Frontier Airlines merges with Spirit to create a new airline in the United States

The low-cost airlines Frontier Airlines and Spirit Airlines want to merge to create the fifth largest airline in the United States by number of seats behind American, Delta, United and Southwest. A $6.6 billion deal that still has to go through competition regulators.

According to the agreement announced on February 7, 2022, Frontier Airlines Holdings will absorb its biggest rival in the context of a merger, and will control 51.5% of the new American specialist in low-cost flights whose future name, headquarters and location are unknown. leaders. Spirit Airlines is valued by the proposed transaction at $2.9 billion, with its financial obligations (debt, aircraft leases) representing an additional $3.7 billion; its shareholders will hold 48.5% of the capital of the new company. The agreement, unanimously approved by the two boards of directors, should be finalized in the second half of 2022, subject to obtaining the agreement of the competition authorities, but also of the shareholders of Spirit.

On paper, the resulting low cost promises annual revenue of $5.3 billion, savings of $1 billion a year, “new routes between underserved communities in the US, Latin America and in the Caribbean” (145 routes in 19 countries), a fleet expecting more than 350 deliveries “to allow even more very low fares”, more reliable service and an improved loyalty program. And by 2026, Frontier and Spirit hope to create “10,000 new direct jobs and thousands more with their partners”, with all current employees to be offered a position in the new structure with “better career opportunities and a better stability” in what will be “the most competitive low cost in the USA”. This first merger in the USA since 2016, when Alaska Airlines acquired Virgin America, should also lead to a single AOC (air operator certificate), but no date has been advanced.

Based at Denver airport, Frontier Airlines (subsidiary of Indigo Partners alongside Wizz Air, Volaris and JetSmart) carried 22.8 million passengers in 2019, before the Covid-19 pandemic. Employing some 3,000 employees at the time, it is at the head of a fleet of 111 Airbus single-aisle aircraft, and is awaiting the delivery of 74 additional A320neos and 168 A321neos. It offers more than 115 destinations.

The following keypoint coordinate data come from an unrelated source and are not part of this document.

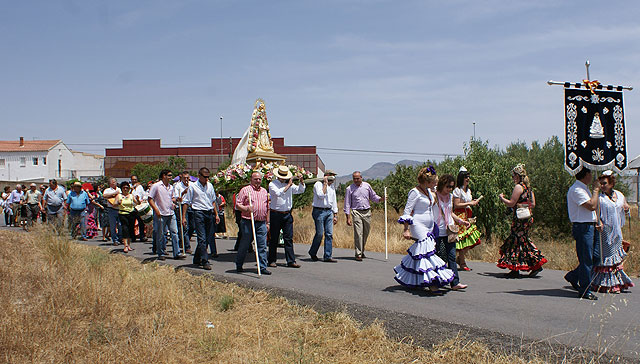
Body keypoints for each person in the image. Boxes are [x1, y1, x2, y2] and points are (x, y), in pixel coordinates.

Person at [394, 166, 455, 293]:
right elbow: (407, 211)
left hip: (429, 225)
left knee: (420, 253)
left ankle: (411, 278)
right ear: (426, 182)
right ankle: (432, 283)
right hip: (418, 224)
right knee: (428, 252)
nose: (435, 184)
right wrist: (406, 229)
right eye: (433, 181)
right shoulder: (414, 192)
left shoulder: (429, 192)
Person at [497, 164, 547, 278]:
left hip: (519, 218)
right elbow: (533, 204)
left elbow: (511, 203)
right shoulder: (528, 188)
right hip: (527, 218)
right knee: (523, 240)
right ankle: (535, 264)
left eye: (514, 176)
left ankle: (515, 268)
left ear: (518, 176)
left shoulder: (518, 187)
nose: (513, 178)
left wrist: (501, 198)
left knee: (516, 240)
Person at [591, 171, 634, 293]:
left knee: (616, 257)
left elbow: (625, 205)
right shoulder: (600, 198)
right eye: (601, 184)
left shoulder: (619, 195)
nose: (603, 186)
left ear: (611, 183)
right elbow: (596, 212)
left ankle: (618, 282)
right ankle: (607, 285)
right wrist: (598, 222)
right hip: (605, 231)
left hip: (617, 230)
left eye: (605, 183)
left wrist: (626, 208)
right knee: (608, 257)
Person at [564, 168, 601, 300]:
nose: (592, 176)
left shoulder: (584, 188)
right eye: (590, 173)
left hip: (590, 224)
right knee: (586, 259)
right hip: (582, 226)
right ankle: (585, 289)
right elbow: (591, 205)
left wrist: (597, 220)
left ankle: (574, 276)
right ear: (585, 175)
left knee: (596, 256)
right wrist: (596, 190)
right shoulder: (577, 190)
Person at [434, 174, 470, 290]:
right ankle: (436, 280)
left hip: (450, 230)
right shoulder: (434, 195)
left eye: (451, 187)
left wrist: (460, 221)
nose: (450, 189)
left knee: (452, 256)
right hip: (438, 230)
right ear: (442, 185)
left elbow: (450, 213)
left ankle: (455, 282)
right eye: (448, 186)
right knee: (438, 256)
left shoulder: (450, 197)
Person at [267, 166, 305, 268]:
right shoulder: (272, 184)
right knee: (274, 238)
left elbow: (300, 190)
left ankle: (291, 260)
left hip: (287, 214)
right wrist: (288, 185)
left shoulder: (289, 185)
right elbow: (278, 193)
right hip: (276, 214)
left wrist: (301, 181)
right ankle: (271, 260)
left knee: (288, 238)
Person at [182, 167, 220, 270]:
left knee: (207, 238)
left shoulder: (210, 186)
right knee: (202, 238)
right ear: (199, 176)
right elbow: (186, 202)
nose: (207, 179)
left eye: (208, 177)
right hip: (198, 212)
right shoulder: (193, 187)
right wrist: (183, 217)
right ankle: (204, 260)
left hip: (209, 212)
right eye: (205, 177)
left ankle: (197, 257)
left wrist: (216, 214)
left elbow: (213, 201)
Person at [235, 171, 271, 275]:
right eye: (256, 179)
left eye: (259, 179)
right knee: (245, 244)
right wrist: (246, 208)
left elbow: (268, 207)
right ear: (251, 179)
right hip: (248, 221)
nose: (258, 181)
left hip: (261, 223)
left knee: (262, 245)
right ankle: (239, 264)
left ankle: (262, 267)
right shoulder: (245, 190)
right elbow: (238, 205)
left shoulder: (264, 191)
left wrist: (268, 222)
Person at [344, 171, 383, 261]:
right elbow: (347, 203)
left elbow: (373, 196)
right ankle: (358, 254)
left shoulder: (367, 186)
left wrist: (381, 199)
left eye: (357, 178)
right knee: (358, 233)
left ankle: (362, 251)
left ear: (361, 178)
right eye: (354, 178)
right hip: (356, 212)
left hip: (367, 212)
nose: (356, 180)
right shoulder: (349, 188)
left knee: (365, 233)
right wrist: (348, 217)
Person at [148, 169, 186, 261]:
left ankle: (177, 253)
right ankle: (160, 252)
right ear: (164, 176)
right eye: (169, 175)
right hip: (161, 213)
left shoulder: (171, 187)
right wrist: (156, 210)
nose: (170, 177)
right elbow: (150, 199)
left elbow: (172, 198)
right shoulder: (156, 186)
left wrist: (177, 200)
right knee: (161, 234)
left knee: (175, 233)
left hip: (170, 212)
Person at [452, 167, 482, 271]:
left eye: (468, 177)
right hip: (460, 216)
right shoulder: (457, 190)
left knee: (472, 239)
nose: (468, 179)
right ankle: (462, 262)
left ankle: (460, 259)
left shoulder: (468, 190)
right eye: (466, 177)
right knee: (462, 239)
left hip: (468, 215)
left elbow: (466, 202)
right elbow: (456, 205)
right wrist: (469, 203)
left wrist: (472, 202)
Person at [309, 170, 339, 262]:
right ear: (326, 176)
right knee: (319, 234)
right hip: (319, 211)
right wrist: (325, 184)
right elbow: (321, 195)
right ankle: (313, 252)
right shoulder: (318, 184)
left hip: (329, 211)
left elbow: (334, 200)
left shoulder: (332, 187)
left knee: (329, 234)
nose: (333, 179)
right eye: (331, 176)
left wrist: (335, 214)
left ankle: (327, 256)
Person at [114, 181, 138, 252]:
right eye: (124, 188)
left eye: (127, 188)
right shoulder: (119, 196)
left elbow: (137, 203)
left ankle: (129, 245)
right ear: (121, 189)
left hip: (131, 214)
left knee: (131, 229)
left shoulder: (131, 196)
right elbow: (114, 204)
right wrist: (118, 203)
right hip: (123, 214)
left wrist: (138, 200)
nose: (125, 189)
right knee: (125, 229)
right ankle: (125, 245)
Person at [173, 171, 193, 254]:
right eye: (184, 178)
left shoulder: (192, 185)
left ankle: (183, 240)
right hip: (181, 206)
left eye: (187, 178)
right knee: (184, 226)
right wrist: (183, 193)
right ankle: (187, 246)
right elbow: (176, 198)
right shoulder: (178, 186)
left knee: (192, 226)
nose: (186, 179)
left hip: (191, 206)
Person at [102, 178, 122, 245]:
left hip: (120, 209)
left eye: (115, 182)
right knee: (113, 226)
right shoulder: (107, 190)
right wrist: (114, 193)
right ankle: (115, 240)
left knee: (120, 225)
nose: (114, 183)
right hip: (111, 209)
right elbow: (104, 195)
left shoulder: (120, 189)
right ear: (110, 183)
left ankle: (120, 238)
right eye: (112, 182)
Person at [130, 175, 147, 242]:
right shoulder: (129, 187)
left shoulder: (140, 187)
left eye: (135, 179)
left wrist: (142, 199)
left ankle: (142, 236)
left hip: (139, 206)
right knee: (131, 223)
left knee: (141, 223)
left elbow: (144, 195)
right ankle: (132, 237)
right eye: (132, 179)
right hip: (132, 207)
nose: (134, 181)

Based in Fort Lauderdale, Spirit Airlines (whose shareholding is very fragmented) transported 34.5 million passengers in 2019. Employing more than 8,000 employees at the time, it has 175 Airbus single-aisle aircraft and expects 135 others including 31 A319neo, 75 additional A320neos and 26 A321neos. It offers more than 83 destinations.

William A. Franke, Chairman of the Board of Directors of Frontier and Managing Partner of Indigo Partners, the low cost company’s majority shareholder, said in a statement that Indigo “has a long history with Spirit and Frontier, and is proud to partner with them to create a disruptive airline. We have worked together with the board of directors and management team of both carriers to arrive at a combination of two complementary businesses that together will create America’s most competitive ultra-low-cost airline for the benefit of consumers.”

“We are thrilled to partner with Frontier to further democratize air travel,” added Spirit President and CEO Ted Christie. “This transaction is focused on creating an aggressive competitor at an ultra-low price to even better serve our customers, expand career opportunities for our team members and increase competitive pressure, which will result in more friendly rates. for the traveling public,” he added.

It should be noted that this announcement came just before the Frontier fleet was grounded due to a “technological failure”, resulting in the cancellation of 121 flights, or nearly a quarter of its flight schedule. The automation problem, which was blocking the deployment of the planes, was resolved quickly, and the return to normal operations was in progress last night.